Fichage des salariés : ce que l’employeur a le droit de faire

Fichage des salariés : ce que l’employeur a le droit de faire

La découverte d’un fichier des intérimaires du Leroy Merlin de Valence contenant des commentaires insultants est l’occasion de faire le point sur les droits et obligations d’une entreprise en matière d’évaluation de ses salariés.

 

« Feignasse », « trop bavarde », « mou du genou », « beurk »… Voilà quelques-unes des remarques pour le moins désobligeantes figurant sur un fichier de suivi des missions des intérimaires de la plateforme logistique du Leroy Merlin de Valence (Drôme). Ce listing, qui n’avait pas normalement à être accessible aux salariés, était archivé sur un espace non sécurisé du réseau Intranet de l’entreprise. Les commentaires peu amènes concernent des travailleurs ayant effectué des missions entre 2014 et 2016. La CGT menace de porter l’affaire devant le Parquet.

 

Cette affaire en rappelle d’autres comme très récemment chez Radio France. Fin septembre, des journalistes pigistes ayant passé un concours interne pour être recrutés en CDD au sein des rédactions ont reçu leurs résultats par mail. Problème, le fichier envoyé contenait également des commentaires humiliants du jury à l’égard de certains candidats. Exemples d’appréciations inscrites : « Il s’écoute trop et raconte des conneries », « Voici France Bleu Junior. C’est Tchoupi fait du journalisme », « Il faut peut-être se calmer sur les amphétamines », « Il serait pas mal en démonstrateur à Auchan ou DJ au Macumba »…

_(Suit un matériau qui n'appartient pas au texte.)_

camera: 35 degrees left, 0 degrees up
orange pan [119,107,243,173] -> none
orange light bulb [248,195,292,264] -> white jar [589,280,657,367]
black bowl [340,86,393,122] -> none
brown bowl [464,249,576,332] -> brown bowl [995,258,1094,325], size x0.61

Une évaluation autorisée mais encadrée

Certes, les employeurs ont le droit d’évaluer le travail de leurs salariés et de collecter des données personnelles, mais sous certaines conditions. Déjà, les salariés doivent être informés, préalablement à leurs mises en œuvre, des méthodes et techniques d’évaluation utilisées par l’entreprise (entretien annuel, système de notation). Si les données collectées sont enregistrées dans un fichier informatique, l’entreprise doit le déclarer à la Commission nationale de l’informatique et des libertés (Cnil).

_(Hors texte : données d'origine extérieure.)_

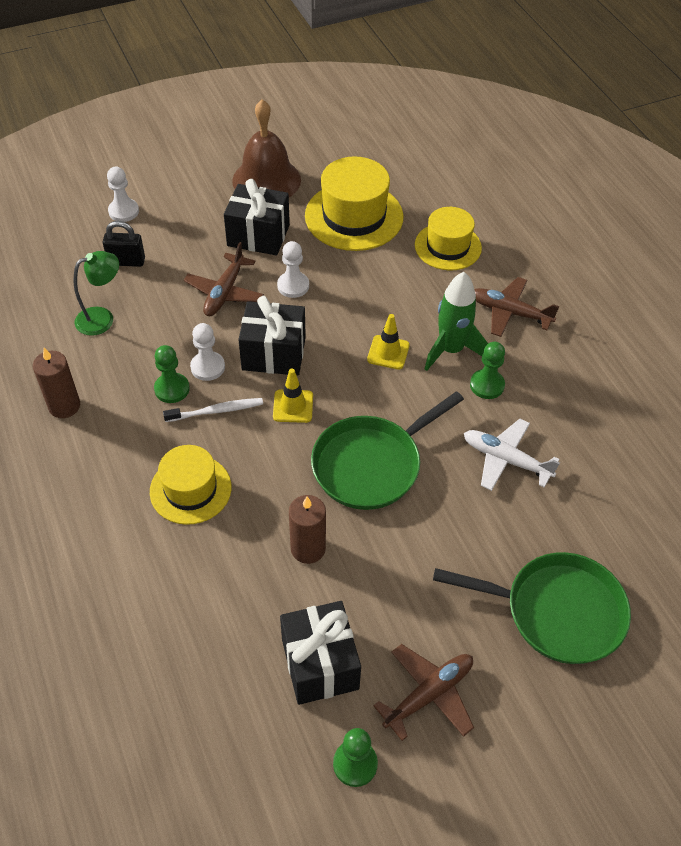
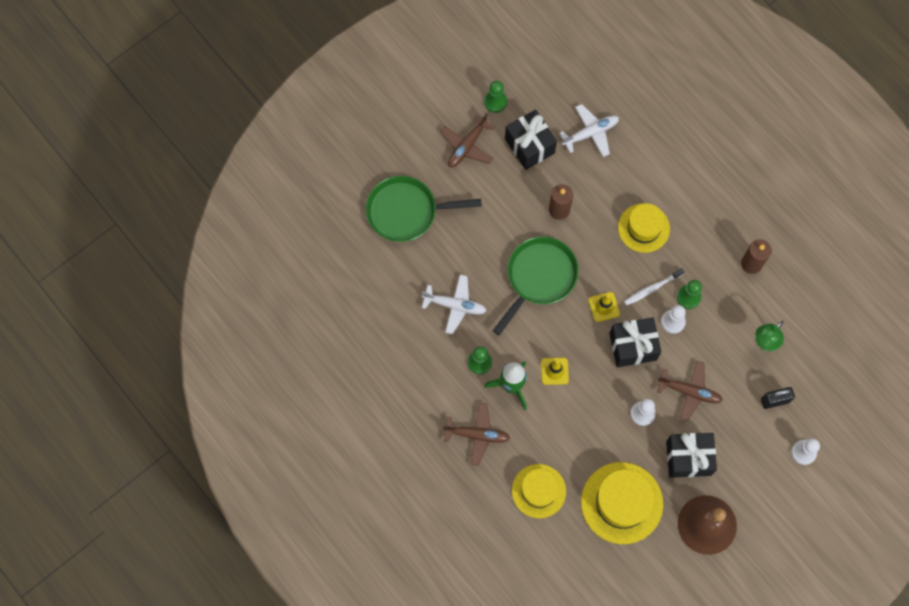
camera: 165 degrees right, 20 degrees up
brown plane [184,242,264,316] -> brown plane turned 105 degrees clockwise [657,361,723,422]
none -> white plane [559,104,619,157]

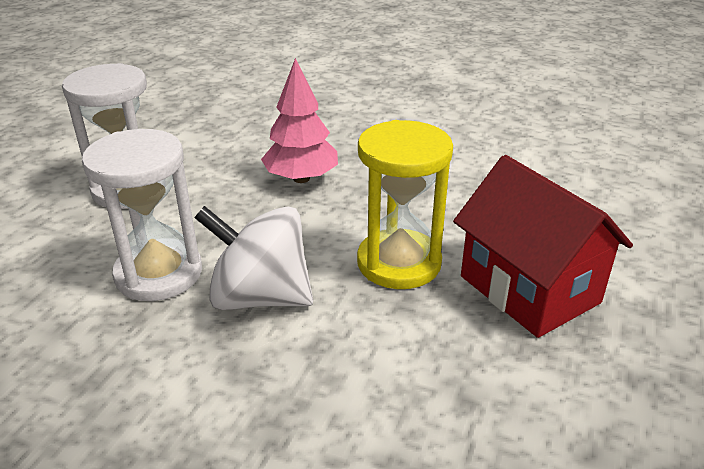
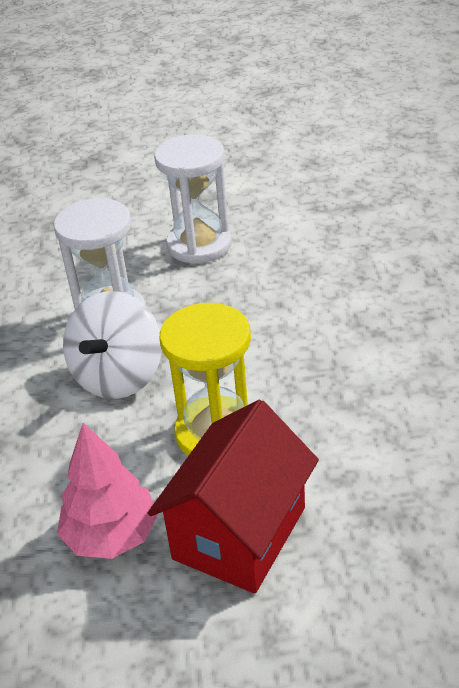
camera: 65 degrees right, 5 degrees up
white spinning top [194,206,313,310] -> white spinning top turned 150 degrees counterclockwise [63,291,162,399]
pink tree [261,58,338,183] -> pink tree moved to [57,423,158,559]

Concernant les informations demandées, elles ne « peuvent avoir comme finalité que d’apprécier ces aptitudes professionnelles », précise l’article L1222-2 du Code du Travail. Elles « doivent présenter un lien direct et nécessaire avec l’évaluation de ces aptitudes ». L’employeur peut par exemple collecter des renseignements sur l’identité, la formation ou la validation des acquis de l’expérience d’un salarié mais il ne peut pas obtenir des éléments en rapport avec la vie privée.

Les commentaires subjectifs sont interdits

Par ailleurs, si les zones commentaires sont autorisées, la Cnil précise que les appréciations « doivent être pertinentes, adéquates et non excessives ». Le responsable du fichier doit « faire en sorte d’empêcher que des commentaires subjectifs, outranciers voire insultants y figurent. Il peut prévoir des menus déroulants, un système de filtrage de mots clés ou bien vérifier régulièrement leur contenu ».

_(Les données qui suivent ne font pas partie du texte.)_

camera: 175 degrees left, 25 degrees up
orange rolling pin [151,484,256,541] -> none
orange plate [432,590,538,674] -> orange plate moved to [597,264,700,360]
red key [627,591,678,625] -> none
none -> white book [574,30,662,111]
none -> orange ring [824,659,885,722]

La Cnil est extrêmement vigilante et sanctionne les comportements abusifs. Les sanctions peuvent aller d’un avertissement public jusqu’à une sanction financière. La Commission peut également transmettre les éléments dont elle dispose à la justice si elle constate des infractions pénales.

Le salarié a le droit d’avoir accès au fichier

Enfin, si les résultats des évaluations sont confidentiels, le salarié a le droit d’y avoir accès, sur simple demande, et en obtenir une copie. Les données ne peuvent pas être conservées au-delà de la période d’emploi de l’employé. Toutefois, précise la Cnil, « il est possible de conserver ces informations plus longtemps, notamment lorsqu’il s’agit de se prémunir contre une éventuelle action en justice d’un ancien salarié. Il faut alors les stocker sur un serveur spécifique, accessible à un nombre limité de personnes et prévoir une traçabilité des opérations consultation ».